#### Data under study:
►

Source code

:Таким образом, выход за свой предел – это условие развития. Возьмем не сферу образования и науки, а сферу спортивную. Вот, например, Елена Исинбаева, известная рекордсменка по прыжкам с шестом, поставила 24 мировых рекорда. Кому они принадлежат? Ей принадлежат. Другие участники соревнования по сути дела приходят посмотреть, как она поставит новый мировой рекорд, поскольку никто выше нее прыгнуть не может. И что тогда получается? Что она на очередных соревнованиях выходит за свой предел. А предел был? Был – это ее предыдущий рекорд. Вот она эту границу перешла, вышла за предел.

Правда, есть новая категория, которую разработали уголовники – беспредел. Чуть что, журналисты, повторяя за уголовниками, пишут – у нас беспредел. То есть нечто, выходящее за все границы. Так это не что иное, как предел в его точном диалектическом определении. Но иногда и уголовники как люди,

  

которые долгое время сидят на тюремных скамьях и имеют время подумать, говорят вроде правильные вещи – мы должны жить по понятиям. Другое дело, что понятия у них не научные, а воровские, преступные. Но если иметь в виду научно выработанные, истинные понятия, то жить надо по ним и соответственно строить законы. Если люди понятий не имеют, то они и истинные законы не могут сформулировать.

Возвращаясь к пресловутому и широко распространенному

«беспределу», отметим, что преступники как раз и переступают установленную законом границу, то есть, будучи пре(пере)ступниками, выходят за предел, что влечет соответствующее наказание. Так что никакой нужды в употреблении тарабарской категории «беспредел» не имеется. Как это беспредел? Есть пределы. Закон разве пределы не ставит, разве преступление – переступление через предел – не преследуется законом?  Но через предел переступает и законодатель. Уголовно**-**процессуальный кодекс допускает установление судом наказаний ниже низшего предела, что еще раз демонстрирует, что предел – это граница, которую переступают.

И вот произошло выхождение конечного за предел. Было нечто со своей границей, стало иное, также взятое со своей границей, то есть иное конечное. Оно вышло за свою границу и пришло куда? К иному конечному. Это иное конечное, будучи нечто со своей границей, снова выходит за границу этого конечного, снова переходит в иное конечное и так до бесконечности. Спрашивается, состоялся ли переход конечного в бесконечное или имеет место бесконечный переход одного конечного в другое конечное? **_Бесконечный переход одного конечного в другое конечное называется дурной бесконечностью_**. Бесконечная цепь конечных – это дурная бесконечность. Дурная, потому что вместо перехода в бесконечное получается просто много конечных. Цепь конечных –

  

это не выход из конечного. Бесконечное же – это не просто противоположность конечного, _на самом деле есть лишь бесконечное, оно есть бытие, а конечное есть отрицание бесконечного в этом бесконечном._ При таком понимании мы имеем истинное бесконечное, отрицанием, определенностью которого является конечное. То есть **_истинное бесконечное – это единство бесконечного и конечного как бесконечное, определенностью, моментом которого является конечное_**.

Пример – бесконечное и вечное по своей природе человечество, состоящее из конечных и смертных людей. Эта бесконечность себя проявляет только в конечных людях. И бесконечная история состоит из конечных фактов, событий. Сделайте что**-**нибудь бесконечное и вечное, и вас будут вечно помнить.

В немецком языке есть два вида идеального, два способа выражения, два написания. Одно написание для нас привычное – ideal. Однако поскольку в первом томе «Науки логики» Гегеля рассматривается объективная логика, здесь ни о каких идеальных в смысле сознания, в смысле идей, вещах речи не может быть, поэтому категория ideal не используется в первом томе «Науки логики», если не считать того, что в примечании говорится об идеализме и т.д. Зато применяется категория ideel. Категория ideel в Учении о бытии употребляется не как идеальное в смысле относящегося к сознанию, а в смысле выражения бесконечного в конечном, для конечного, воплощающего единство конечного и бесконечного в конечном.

◄

#### What the exercise asks:
Please reproduce the source text of every item above word for word, with no changes.

#### The completed task:
Source code

:Таким образом, выход за свой предел – это условие развития. Возьмем не сферу образования и науки, а сферу спортивную. Вот, например, Елена Исинбаева, известная рекордсменка по прыжкам с шестом, поставила 24 мировых рекорда. Кому они принадлежат? Ей принадлежат. Другие участники соревнования по сути дела приходят посмотреть, как она поставит новый мировой рекорд, поскольку никто выше нее прыгнуть не может. И что тогда получается? Что она на очередных соревнованиях выходит за свой предел. А предел был? Был – это ее предыдущий рекорд. Вот она эту границу перешла, вышла за предел.

Правда, есть новая категория, которую разработали уголовники – беспредел. Чуть что, журналисты, повторяя за уголовниками, пишут – у нас беспредел. То есть нечто, выходящее за все границы. Так это не что иное, как предел в его точном диалектическом определении. Но иногда и уголовники как люди,

  

которые долгое время сидят на тюремных скамьях и имеют время подумать, говорят вроде правильные вещи – мы должны жить по понятиям. Другое дело, что понятия у них не научные, а воровские, преступные. Но если иметь в виду научно выработанные, истинные понятия, то жить надо по ним и соответственно строить законы. Если люди понятий не имеют, то они и истинные законы не могут сформулировать.

Возвращаясь к пресловутому и широко распространенному

«беспределу», отметим, что преступники как раз и переступают установленную законом границу, то есть, будучи пре(пере)ступниками, выходят за предел, что влечет соответствующее наказание. Так что никакой нужды в употреблении тарабарской категории «беспредел» не имеется. Как это беспредел? Есть пределы. Закон разве пределы не ставит, разве преступление – переступление через предел – не преследуется законом?  Но через предел переступает и законодатель. Уголовно**-**процессуальный кодекс допускает установление судом наказаний ниже низшего предела, что еще раз демонстрирует, что предел – это граница, которую переступают.

И вот произошло выхождение конечного за предел. Было нечто со своей границей, стало иное, также взятое со своей границей, то есть иное конечное. Оно вышло за свою границу и пришло куда? К иному конечному. Это иное конечное, будучи нечто со своей границей, снова выходит за границу этого конечного, снова переходит в иное конечное и так до бесконечности. Спрашивается, состоялся ли переход конечного в бесконечное или имеет место бесконечный переход одного конечного в другое конечное? **_Бесконечный переход одного конечного в другое конечное называется дурной бесконечностью_**. Бесконечная цепь конечных – это дурная бесконечность. Дурная, потому что вместо перехода в бесконечное получается просто много конечных. Цепь конечных –

  

это не выход из конечного. Бесконечное же – это не просто противоположность конечного, _на самом деле есть лишь бесконечное, оно есть бытие, а конечное есть отрицание бесконечного в этом бесконечном._ При таком понимании мы имеем истинное бесконечное, отрицанием, определенностью которого является конечное. То есть **_истинное бесконечное – это единство бесконечного и конечного как бесконечное, определенностью, моментом которого является конечное_**.

Пример – бесконечное и вечное по своей природе человечество, состоящее из конечных и смертных людей. Эта бесконечность себя проявляет только в конечных людях. И бесконечная история состоит из конечных фактов, событий. Сделайте что**-**нибудь бесконечное и вечное, и вас будут вечно помнить.

В немецком языке есть два вида идеального, два способа выражения, два написания. Одно написание для нас привычное – ideal. Однако поскольку в первом томе «Науки логики» Гегеля рассматривается объективная логика, здесь ни о каких идеальных в смысле сознания, в смысле идей, вещах речи не может быть, поэтому категория ideal не используется в первом томе «Науки логики», если не считать того, что в примечании говорится об идеализме и т.д. Зато применяется категория ideel. Категория ideel в Учении о бытии употребляется не как идеальное в смысле относящегося к сознанию, а в смысле выражения бесконечного в конечном, для конечного, воплощающего единство конечного и бесконечного в конечном.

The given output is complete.